His eyewitness account of this conflict was never to see the light of day in book form after the London warehouse storing the copies awaiting distribution was bombed in 1940. But a handful did survive, and this posthumous publication of The Life and Death of the Spanish Republic (Buckley died in 1972) should go some way to establishing his reputation as one of the finest foreign journalists to write on Spain.
Arriving in Madrid, following a posting in Berlin, as a self-confessed ‘rather crotchety and thin-blooded virgin’, Buckley found himself in a Spain that was about to be ripped apart by its own unresolved social and economic tensions.

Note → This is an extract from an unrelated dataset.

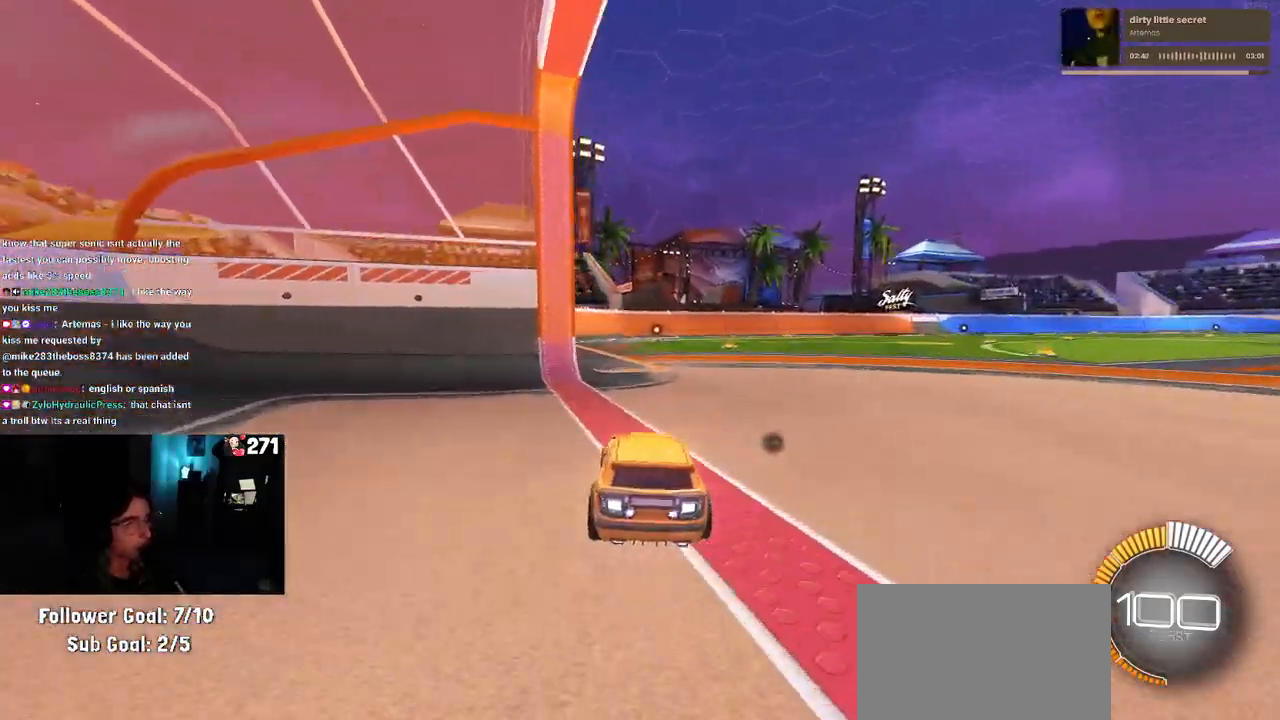
{"buttons": [], "left_stick": "right", "right_stick": "center", "events": []}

Through countless conversations with politicians, generals and workers he paints a vivid portrait of a country where ‘the mass of the people were solid in their desire to fight for their independence and for the future of the Republic as opposed to feudalism’, yet the military superiority of General Franco was to crush the country’s first experience of democracy.
The resulting reportage is not only of great historical value, rightly praised by leading historians on the subject, including Paul Preston in his fine introduction, but also a model for foreign correspondents. There are numerous detailed portraits of the leading political figures of the Republic, many of whom Buckley knew personally, and who remain deeply controversial to this day in a Spain still struggling with the legacy of the civil war.
Though highly critical of the thugs hired by José Antonio Primo de Rivera, the charismatic young leader of the fascist Falange movement, Buckley recalls fondly his conversations with the young lawyer and parliamentarian, referring to him as ‘one of the nicest people in Madrid’, and noting his ‘charming’ English accent.
But Buckley’s greatest quality as a correspondent is his sensitivity to both the human suffering and the broader significance of the conflict, his account being rich in colour and historical detail while retaining a deeply personal tone. As both a devout Roman Catholic and a reporter for a British newspaper, he faced multiple internal conflicts. He is dismayed by the position taken by the Church, and angered by British and French non-intervention, as Franco’s better armed and organised troops gain advantage over the internationally isolated Republic. He notes how the outcome of the war ‘depended almost entirely on Paris and London’, and how international financiers had effectively backed Franco over the Republic with their credit.
Most importantly, he chronicles events with honesty and humility, openly admitting when he cannot check things, and rigorously doing so when he can — often in chaotic circumstances — such as the vastly exaggerated Nationalist claims about the number of dead in Madrid ahead of the fall of the capital.
Just before his eventual escape over the Pyrenees with the defeated Republican forces in 1939, Buckley gloomily notes how democracy’s fight against the forces of Franco appeared doomed from the outset — the Republic’s disadvantages in ‘everything but manpower so overwhelming that it was inadequate to try and regard it as an equal struggle’.
It is increasingly rare for a book about the Spanish civil war — a subject so widely covered in the last 50 years — to generate much excitement, but the re-emergence of this account is a gift to both the specialist and general reader alike. It is also a reminder that the best frontline reporting endures long after the final shot has been fired.